Job item: From the records below, copy out the lines starting at the one that contains "MCHANGANYIKO" and ending at the one that contains "Wizara ya Maji Mhandisi Mwajuma…", keeping every line unchanged.

++++++++++

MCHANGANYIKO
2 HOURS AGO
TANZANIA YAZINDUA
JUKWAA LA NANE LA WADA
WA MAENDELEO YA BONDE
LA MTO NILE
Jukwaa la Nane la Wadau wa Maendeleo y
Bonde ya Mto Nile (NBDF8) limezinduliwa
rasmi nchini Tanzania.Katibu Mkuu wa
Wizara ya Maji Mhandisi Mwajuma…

++++++++++

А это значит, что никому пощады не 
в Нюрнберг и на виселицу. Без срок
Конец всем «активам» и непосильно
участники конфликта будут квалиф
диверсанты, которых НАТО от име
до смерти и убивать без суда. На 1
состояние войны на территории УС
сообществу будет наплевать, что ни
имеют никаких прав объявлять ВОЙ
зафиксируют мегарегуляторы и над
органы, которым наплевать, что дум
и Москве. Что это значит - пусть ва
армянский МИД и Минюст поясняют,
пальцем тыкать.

++++++++++

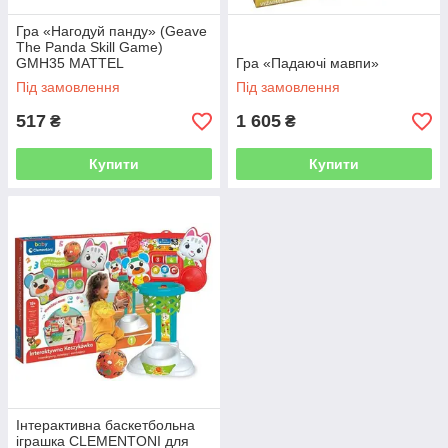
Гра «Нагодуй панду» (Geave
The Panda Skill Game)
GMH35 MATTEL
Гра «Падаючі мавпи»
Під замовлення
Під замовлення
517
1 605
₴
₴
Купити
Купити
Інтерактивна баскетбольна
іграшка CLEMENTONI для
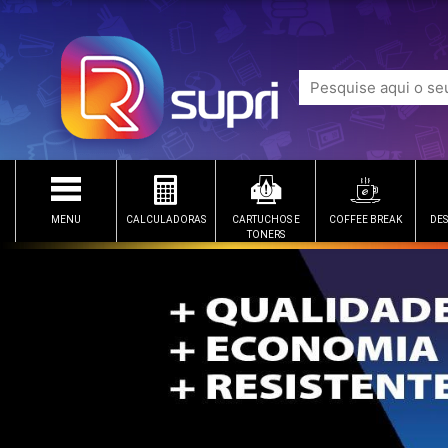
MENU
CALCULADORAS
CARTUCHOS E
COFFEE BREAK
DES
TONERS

++++++++++

Written solution:
MCHANGANYIKO
2 HOURS AGO
TANZANIA YAZINDUA
JUKWAA LA NANE LA WADA
WA MAENDELEO YA BONDE
LA MTO NILE
Jukwaa la Nane la Wadau wa Maendeleo y
Bonde ya Mto Nile (NBDF8) limezinduliwa
rasmi nchini Tanzania.Katibu Mkuu wa
Wizara ya Maji Mhandisi Mwajuma…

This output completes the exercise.